Möbius Infinity

Möbius Infinity painting

I painted the above in acrylic yesterday, today I digitally recreated it:

Möbius Infinity gnuplot

The basic shape is the lemniscate of Bernoulli, which has the parametric equation:

\[\begin{aligned} x &= \frac{\cos t}{\sin^2 t + 1} \\ y &= \frac{\cos t \sin t}{\sin^2 t + 1} \\ z &= \frac{\sin t}{2} \end{aligned}\]

I added the third \(z\) coordinate to avoid self-intersection in 3D, the real lemniscate is 2D. The lemniscate is a curve with no width, but the painting represents it using a square cross-section, with a half-twist each time around the loop.

A Möbius strip is a 2D surface of a loop with a half-twist, the real strip has no thickness, but the painting represents it using a square cross section, as if the two sides (which are really the same side!) of the surface were pushed apart, and the single boundary of the strip now becomes a surface, which happens to be another Möbius strip with its surface pushed apart.

Thickening the 1D lemniscate in 3D space to a 2D surface surrounding a square cross section with a half-twist involves some slightly fiddly maths.
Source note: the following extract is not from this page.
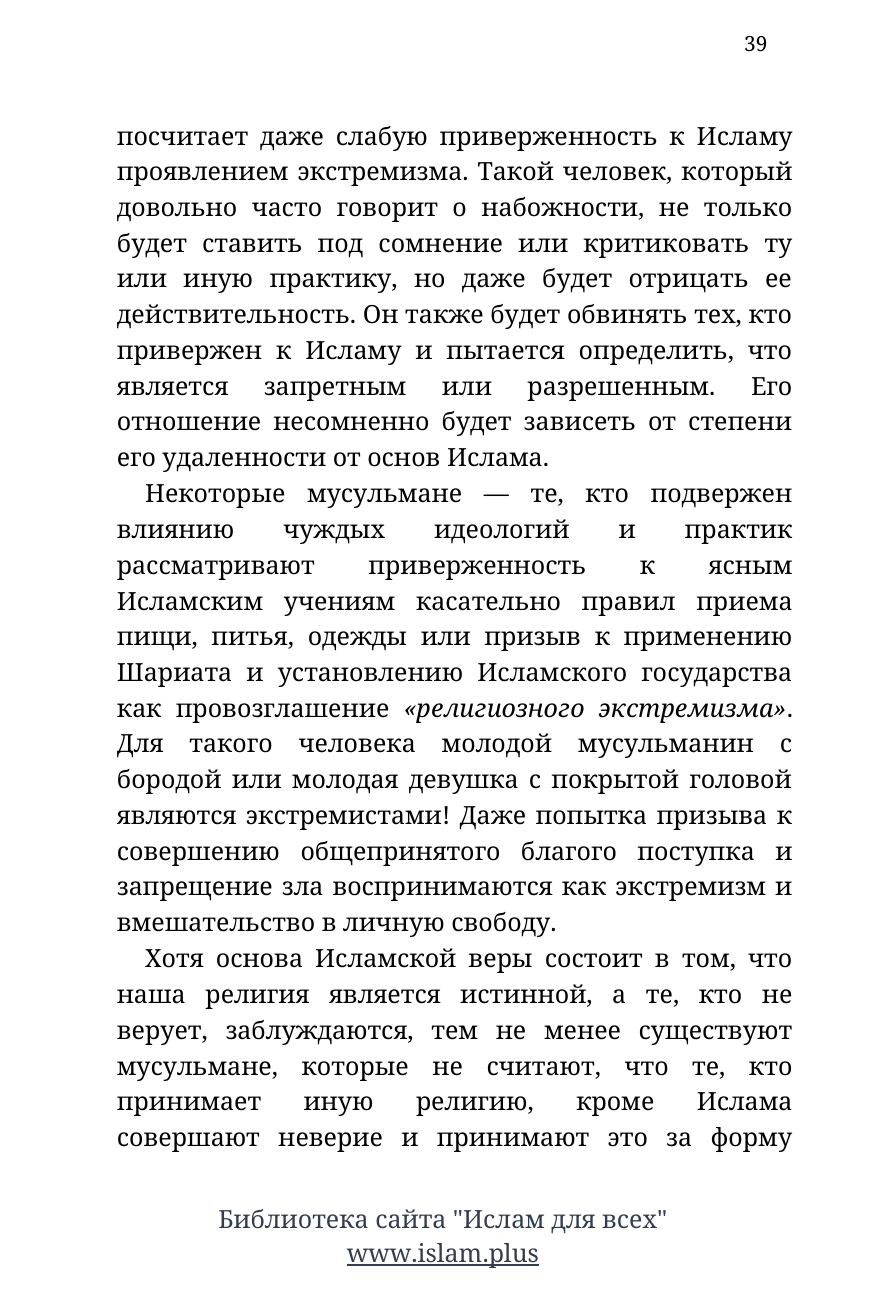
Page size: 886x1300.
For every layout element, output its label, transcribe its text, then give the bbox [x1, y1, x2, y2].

The steps involve finding a local coordinate frame (an orthonormal basis, three mutuallly perpendicular unit-length vectors) along the curve, applying the twist normal to the curve, and then using the twisted local coordinate frame to generate the square cross section.

The local coordinate frame has one basis vector in the direction of the curve. This can be found by differentiation with respect to \(t\) followed by normalization. The parametric equations are a bit awkward to differentiate by hand, but the free computer algebra software Maxima can perform symbolic differentiation:

(%i1) diff( cos(t)/(sin(t)^2 + 1) , t );
                                            2
                           sin(t)      2 cos (t) sin(t)
(%o1)                  - ----------- - ----------------
                            2               2        2
                         sin (t) + 1    (sin (t) + 1)
(%i2) diff( cos(t)*sin(t)/(sin(t)^2 + 1) , t );
                       2             2             2       2
                    sin (t)       cos (t)     2 cos (t) sin (t)
(%o2)           - ----------- + ----------- - -----------------
                     2             2               2        2
                  sin (t) + 1   sin (t) + 1    (sin (t) + 1)
(%i3) diff( sin(t)/2 , t );
                                    cos(t)
(%o3)                               ------
                                      2

This vector needs to be normalized for the basis, so divide each coordinate by the length of the vector (which is the square root of the sum of the squares of the coordinates, by Pythagoras' theorem).

Having one basis vector (call it \(\mathbf{u}\)) is a start, but there are two more to find. The vector cross product of two vectors gives a third vector orthogonal to both, so picking an arbitrary direction as the \(z\) axis \((0, 0, 1)^T\), the second basis vector is in the direction \(\mathbf{z} \times \mathbf{u}\), call it \(\mathbf{v}\) when normalized. The third and final basis vector can now be found: \(\mathbf{w} = \mathbf{v} \times \mathbf{u}\). This doesn't really need normalization because the arguments are orthonormal, but rounding errors might make it useful to renormalize anyway.

To give a half twist around the loop, the basis vectors need to be rotated around the curve - having picked one basis vector as the curve direction, the task reduces to a simple planar rotation, whose matrix is:

\[\begin{aligned} M &= \begin{pmatrix} 1 & 0 & 0 \\ 0 & \cos \theta & \sin \theta \\ 0 & -\sin \theta & \cos \theta \end{pmatrix} \\ \theta & = \frac{t}{2} + \frac{\pi}{4} \end{aligned}\]

The \(\frac{\pi}{4}\) phase offset is to make the ends of the loops flat. Now the curves along the corners of the square cross-section can be defined in terms of the transformed basis vectors, and the two flat surfaces (one white and the other black) are formed by interpolating between neighbouring curves. In the source code linked below the transformed basis vectors are called \(p\) and \(q\) and the edge curves are called \(i_1\), \(j_1\), \(i_2\) and \(j_2\), with the surfaces \(k_1\) and \(k_2\).

I used gnuplot for the visualization, it's a bit awkward having to separate out the vector components, and having to dump the parametric data to table files and replot them to be able to set the fill colour is even more awkward. But it did the trick, here's the source for the image: moebius_infinity.gnuplot.

Exercise 1: adjust the thickness of the square cross-section to better match the original painting.

Exercise 2: generate an animation of the loop twisting, by rendering frames with different \(\theta\) phase offsets.

Exercise 3: try a loop with a quarter twist, using a rainbow colour gradient that wraps around the loop just once.

Exercise 4: try different cross-sections: for example a triangle or pentagon.